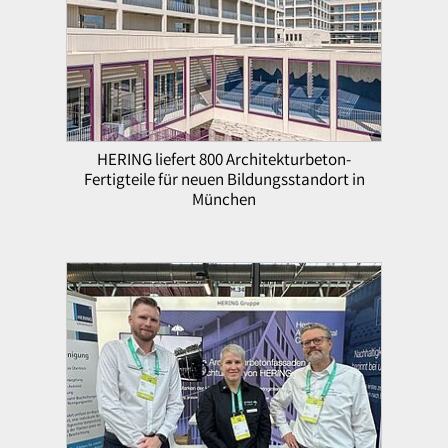
HERING liefert 800 Architekturbeton-
Fertigteile für neuen Bildungsstandort in
München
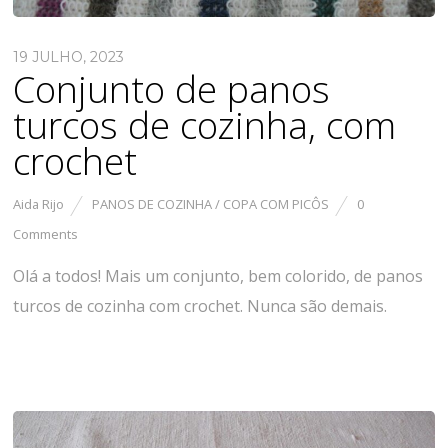
19 JULHO, 2023
Conjunto de panos
turcos de cozinha, com
crochet
Aida Rijo
PANOS DE COZINHA / COPA COM PICÔS
0
Comments
Olá a todos! Mais um conjunto, bem colorido, de panos
turcos de cozinha com crochet. Nunca são demais.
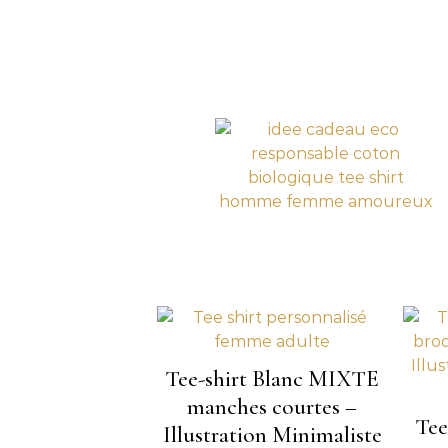
Tee-shirt Blanc MIXTE
manches courtes –
Tee
Illustration Minimaliste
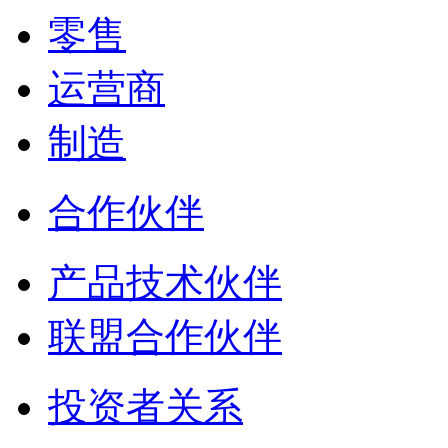
零售
运营商
制造
合作伙伴
产品技术伙伴
联盟合作伙伴
投资者关系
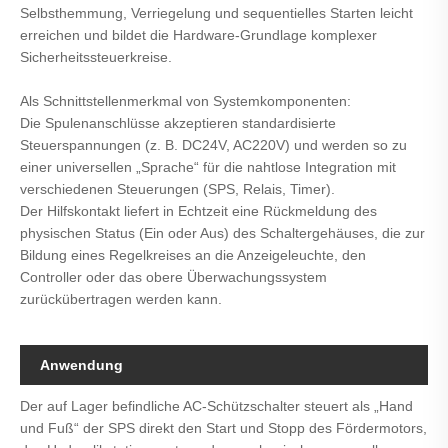
Selbsthemmung, Verriegelung und sequentielles Starten leicht
erreichen und bildet die Hardware-Grundlage komplexer
Sicherheitssteuerkreise.
Als Schnittstellenmerkmal von Systemkomponenten:
Die Spulenanschlüsse akzeptieren standardisierte
Steuerspannungen (z. B. DC24V, AC220V) und werden so zu
einer universellen „Sprache“ für die nahtlose Integration mit
verschiedenen Steuerungen (SPS, Relais, Timer).
Der Hilfskontakt liefert in Echtzeit eine Rückmeldung des
physischen Status (Ein oder Aus) des Schaltergehäuses, die zur
Bildung eines Regelkreises an die Anzeigeleuchte, den
Controller oder das obere Überwachungssystem
zurückübertragen werden kann.
Anwendung
Der auf Lager befindliche AC-Schützschalter steuert als „Hand
und Fuß“ der SPS direkt den Start und Stopp des Fördermotors,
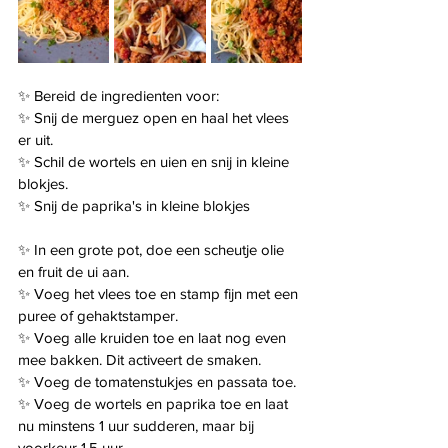
✨ Bereid de ingredienten voor:
✨ Snij de merguez open en haal het vlees 
er uit.
✨ Schil de wortels en uien en snij in kleine 
blokjes.
✨ Snij de paprika's in kleine blokjes
✨ In een grote pot, doe een scheutje olie 
en fruit de ui aan.
✨ Voeg het vlees toe en stamp fijn met een 
puree of gehaktstamper.
✨ Voeg alle kruiden toe en laat nog even 
mee bakken. Dit activeert de smaken.
✨ Voeg de tomatenstukjes en passata toe.
✨ Voeg de wortels en paprika toe en laat 
nu minstens 1 uur sudderen, maar bij 
voorkeur 1,5 uur.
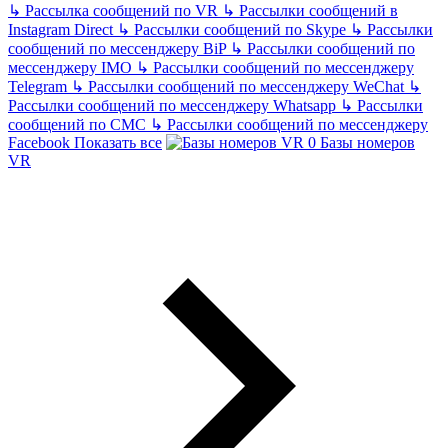
↳
Рассылка сообщений по VR
↳
Рассылки сообщений в
Instagram Direct
↳
Рассылки сообщений по Skype
↳
Рассылки
сообщений по мессенджеру BiP
↳
Рассылки сообщений по
мессенджеру IMO
↳
Рассылки сообщений по мессенджеру
Telegram
↳
Рассылки сообщений по мессенджеру WeChat
↳
Рассылки сообщений по мессенджеру Whatsapp
↳
Рассылки
сообщений по СМС
↳
Рассылки сообщений по мессенджеру
Facebook
Показать все
Базы номеров
VR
***
--- EXERCISE DIRECTIONS ---
A faithful reproduction of every entry, with no pictures, is the expected answer.

--- WORKED SOLUTION ---
HERING liefert 800 Architekturbeton-
Fertigteile für neuen Bildungsstandort in
München
19 JULHO, 2023
Conjunto de panos
turcos de cozinha, com
crochet
Aida Rijo
PANOS DE COZINHA / COPA COM PICÔS
0
Comments
Olá a todos! Mais um conjunto, bem colorido, de panos
turcos de cozinha com crochet. Nunca são demais.
Tee-shirt Blanc MIXTE
manches courtes –
Tee
Illustration Minimaliste
零售
运营商
制造
合作伙伴
产品技术伙伴
联盟合作伙伴
投资者关系
Selbsthemmung, Verriegelung und sequentielles Starten leicht
erreichen und bildet die Hardware-Grundlage komplexer
Sicherheitssteuerkreise.
Als Schnittstellenmerkmal von Systemkomponenten:
Die Spulenanschlüsse akzeptieren standardisierte
Steuerspannungen (z. B. DC24V, AC220V) und werden so zu
einer universellen „Sprache“ für die nahtlose Integration mit
verschiedenen Steuerungen (SPS, Relais, Timer).
Der Hilfskontakt liefert in Echtzeit eine Rückmeldung des
physischen Status (Ein oder Aus) des Schaltergehäuses, die zur
Bildung eines Regelkreises an die Anzeigeleuchte, den
Controller oder das obere Überwachungssystem
zurückübertragen werden kann.
Anwendung
Der auf Lager befindliche AC-Schützschalter steuert als „Hand
und Fuß“ der SPS direkt den Start und Stopp des Fördermotors,
✨ Bereid de ingredienten voor:
✨ Snij de merguez open en haal het vlees 
er uit.
✨ Schil de wortels en uien en snij in kleine 
blokjes.
✨ Snij de paprika's in kleine blokjes
✨ In een grote pot, doe een scheutje olie 
en fruit de ui aan.
✨ Voeg het vlees toe en stamp fijn met een 
puree of gehaktstamper.
✨ Voeg alle kruiden toe en laat nog even 
mee bakken. Dit activeert de smaken.
✨ Voeg de tomatenstukjes en passata toe.
✨ Voeg de wortels en paprika toe en laat 
nu minstens 1 uur sudderen, maar bij 
voorkeur 1,5 uur.
↳
Рассылка сообщений по VR
↳
Рассылки сообщений в
Instagram Direct
↳
Рассылки сообщений по Skype
↳
Рассылки
сообщений по мессенджеру BiP
↳
Рассылки сообщений по
мессенджеру IMO
↳
Рассылки сообщений по мессенджеру
Telegram
↳
Рассылки сообщений по мессенджеру WeChat
↳
Рассылки сообщений по мессенджеру Whatsapp
↳
Рассылки
сообщений по СМС
↳
Рассылки сообщений по мессенджеру
Facebook
Показать все
Базы номеров
VR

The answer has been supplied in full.